The Transition of Croatian Elites from the Habsburg Monarchy to the Yugoslav State
Updated: December, 2020
Analysis of selected bibliography
Bibliography has been expanded mostly on the basis of remarks of the consultant Pieter Judson, with texts of the following authors and editors: Deborah Coen, Jan Surman, Waltraud Heindl, Heidrun Zettelbauer, Gabriella Hauch, Diethild Hüchtker, Fabio Giomi David F. Good, Margarete Grandner, Mary Jo Maynes, John Deak, Bojan Baskar.
Bibliography has also been updated with the most recent articles and books. Of course, in such a short period of time it is not possible to notice any major trends upon which the bibliography-analysis could be substantially renewed, but in regard to the historiography on Croatian and Yugoslav history, it is perhaps worth noticing that there are still opposing views and interpretations (e.g. Branka Prpa, Dragan Markovina, Stipe Kljajić). The big theme of the fall of the legacy of the Habsburg Monarchy is still in the focus of many researchers (e.g. quite recently Embers of Empire.., Paul Miller, Claire Morelon eds; the European project Negotiating post-imperial transitions: from remobilization to nation-state consolidation. A comparative study of local and regional transitions in post-Habsburg East and Central Europe https://cordis.europa.eu/project/rcn/213495_en.html).
When it comes to the specific themes of the Croatian elites and their transition from the Habsburg Monarchy to the Yugoslav state, the transition itself is still very poorly taken into consideration, but there is an interest in the history of nobility, mostly in individual families (e.g. Danijel Jelaš et. al. eds; Anamarija Kučan et al. eds) but also synthetical works (e.g. Daniel Lalić), or the ones that deal with the transition of nobility (Iskra Iveljić, Miha Preinfalk). One can still notice the overall shortage of works on other parts of elites that are the subject of our project, especially economic elite.

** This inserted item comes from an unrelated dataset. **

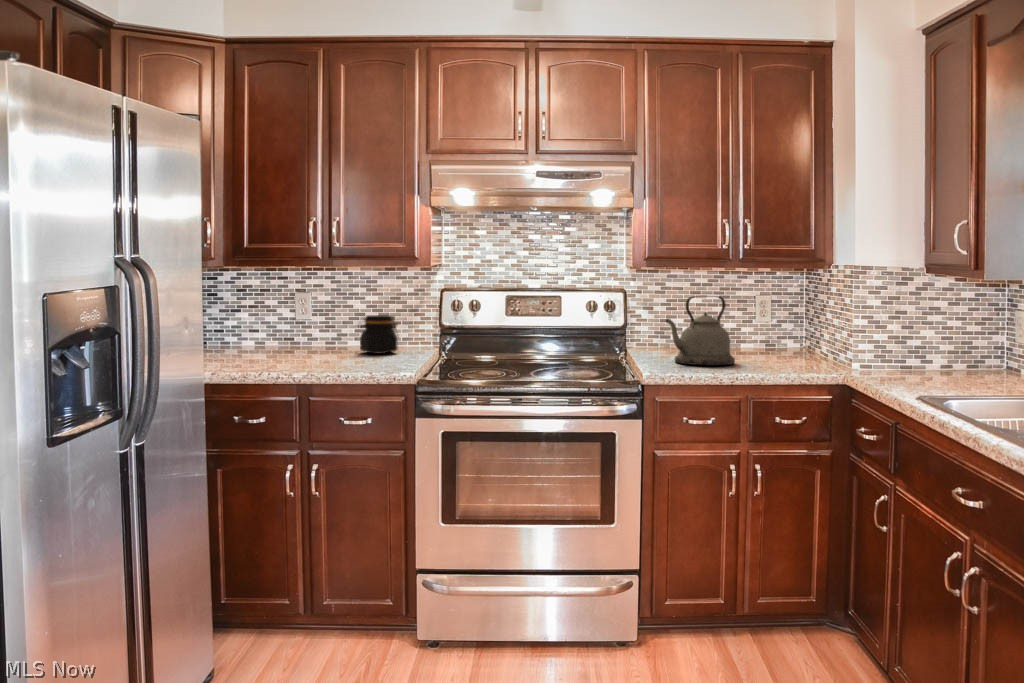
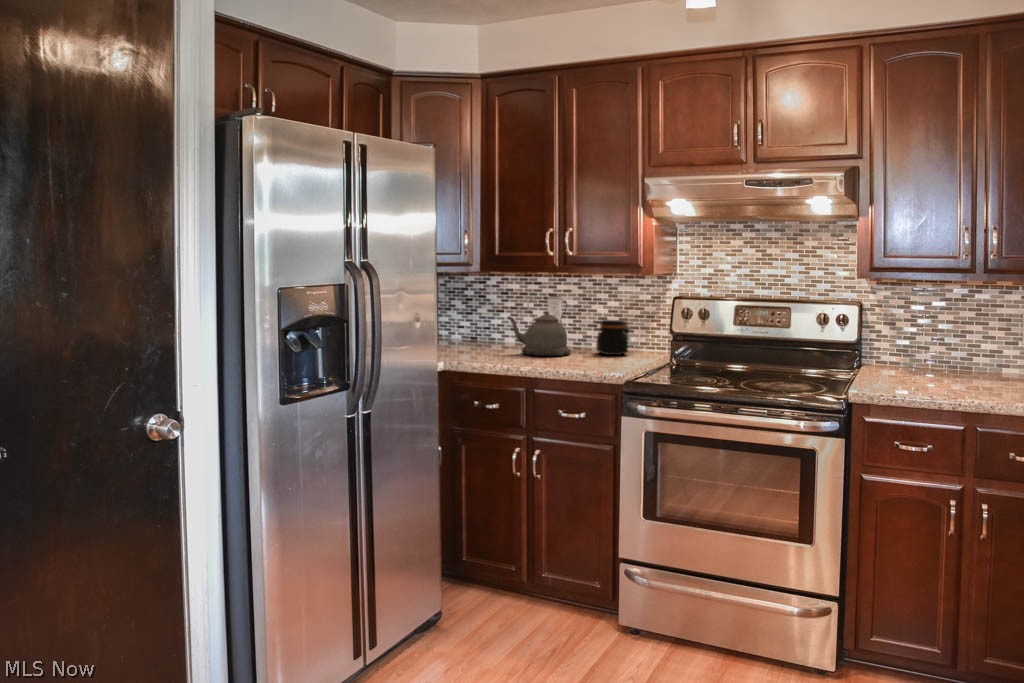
kettle: present [666,296,735,365] -> present [507,298,571,356]

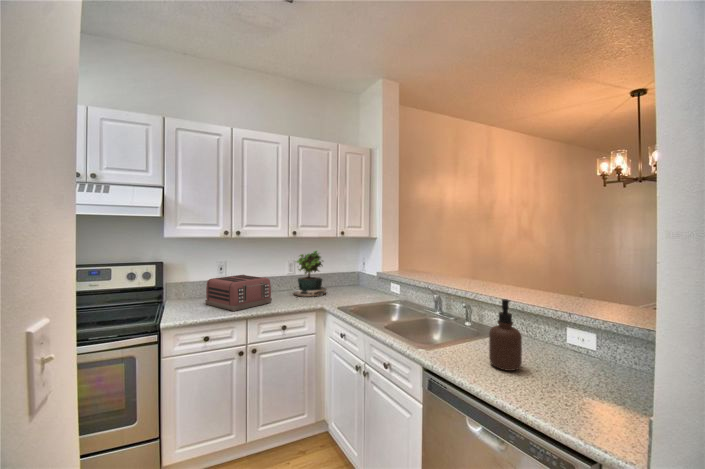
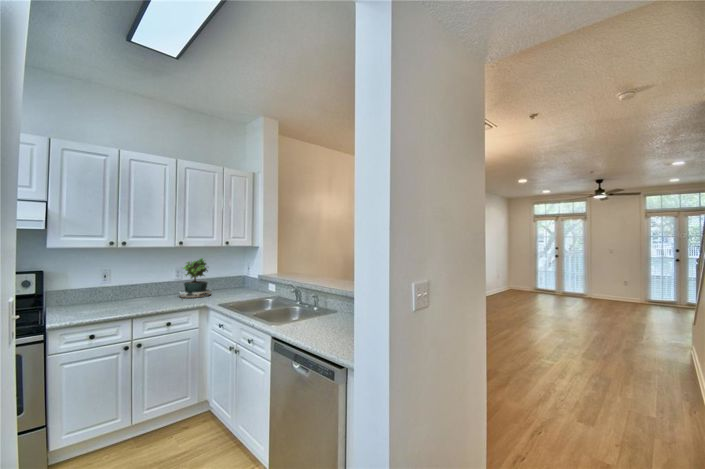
toaster: present [205,275,272,311] -> none [89,281,158,312]
soap dispenser: present [489,299,522,371] -> none [314,288,332,332]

23.–24.11.2017, Graduiertenschule für Ost- und Südosteuropastudien, München
The dominant understanding of the end of WWI in Southeastern Europe is still marked by the emergence of nation states, rashly nationalizing institutions, space and people at the ruins of empires. The fall of empires certainly meant the end of a specific experience of state building and configuration, one based on the dominance of a metropolitan centre over peripheries that were ruled in a differentiated way. Although the empires turned to nationalizing themselves under the pressure of and challenge by the nation-state model, they still left a legacy that new nation states, also imperialising entities, could not easily dispose of.
With the new idea and legitimacy of statehood and the new, uniform and “homogeneous” states in the making, local societies had to face a period of transition, a systemic change that aimed at the profound reconfiguration of state and social relations. However, what seemed as a straightforward development at the general level did not necessarily mean a similar transformation (comprehensive and sustainable social change) for local and regional societies.
Uneven transition can be explained with a broad range of factors. Revealing how and why these were effective in certain cases and failed to have an effect on other ones is a key issue for understanding the transition process. Comparison of such disparate (or even similar) stories across space would allow for revealing these factors behind different local outcomes and paths of transition. The types of change in local societies, the potential to gain agency, the significance of the changes for individuals with varying social backgrounds are just a few of the many themes that can be brought to the fore when the focus rests on local cases and they are analysed through a comparative lens. Therefore, the conference attempts to bring together a wide range of case studies that present material for further comparisons and the comparative study of certain problems.